Exactly we aren’t just boring, we are life changers.
Someone just straight walked out of class to drop it?! How rude! I mean, he could’ve at least waited until the class was done!
I love this post. Too funny.
I would have thought he’d have waited too. But I guess it really was life or death.
Hi there! I stumbled across your blog somehow, and have enjoyed reading a few of your posts. I am currently earning my master’s degree (with a husband who is a medical student & in the Air Force) and intend to remain on the PhD track and teach. We are starting to try for a family, and I also love homemaking. Reading your blog gives me hope, maybe I can do it all despite what everyone tells me? Or at least try? Thanks for the inspiration!
Glad you came across me
And definitely don’t give up hope! It’s a challenge but if you love what you do you can make it work.
whoa! i can’t believe someone actually walked out!! and they didn’t even say thank you! RUDE!
I know, the not thanking was pretty rude. I mean if I had my life, vision, hearing and/or ability to walk saved I’d have at least said thank you.
You ARE a hero! But, seriously, if I was gonna drop, I would have waited until after the class and just never come back. That took balls of steel!

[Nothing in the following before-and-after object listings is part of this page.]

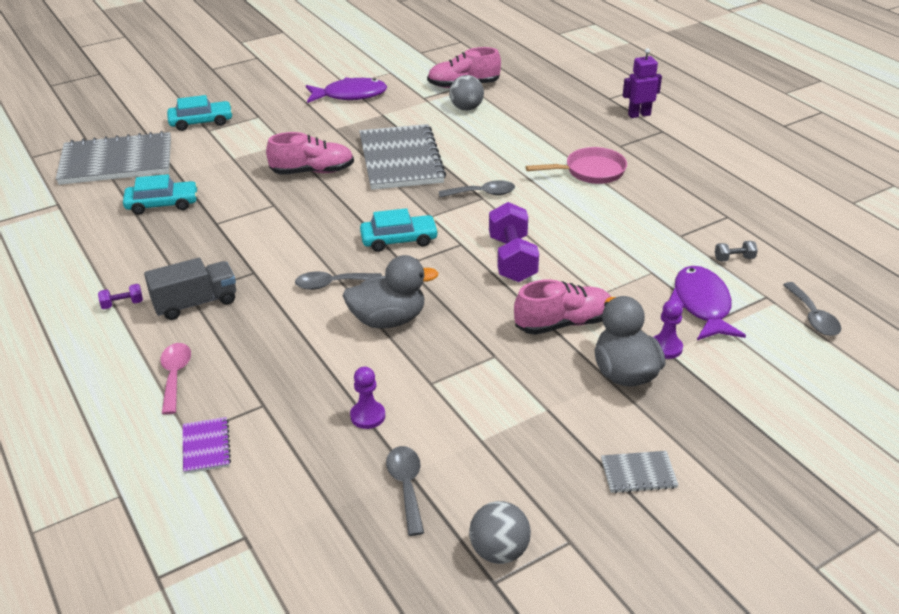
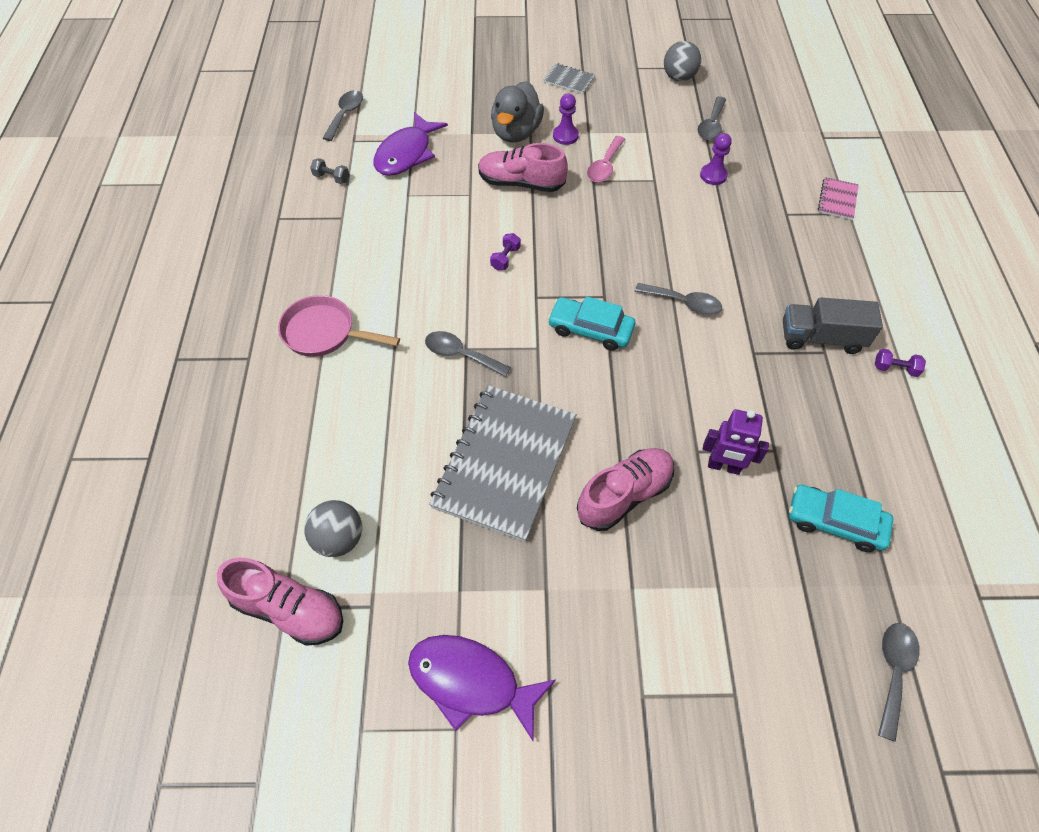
camera: 150 degrees left, 20 degrees up
grey notebook [56,131,171,185] -> grey spoon [878,623,920,742]
pink spoon [160,343,191,415] -> pink spoon moved to [587,136,625,183]
turquoise car [167,95,233,131] -> none
purple notebook [183,417,231,474] -> pink notebook [818,177,859,220]
pink shoe [266,132,354,175] -> pink shoe turned 120 degrees clockwise [577,448,674,531]
grey duck [343,255,438,328] -> none
purple dumbbell [489,202,539,282] -> purple dumbbell [490,233,521,271], size x0.45
purple robot [623,48,662,118] -> purple robot moved to [703,409,769,475]
purple pawn [654,300,683,359] -> purple pawn moved to [553,93,579,145]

HUGE balls of steel. I’m thinking agent in the making.
LOL It sounds like an awesome first week. Should we start calling you St. Beth or Blessed Beth?
Totally. Freaking. AWESOME.
And good question. I should at least get a “The Great” added to my name. Don’t ya think
I can’t believe someone actually got up and walked right out of class. Unbelievable! The lack of manners nowadays is completely astounding. It’s so nice that you “saved him,” but I have a feeling that with brains like that, he’s gonna need a lot of help in his future!
Yes, it’s the first time someone’s done that. And I’ve been doing this for a while now.
seriously – walked out on your class? Doesn’t one usually take classes one needs? Won’t he have to take your class eventually?
This was a course that may or may not be required depending on the student’s program. But still, he could have waited a few minutes longer.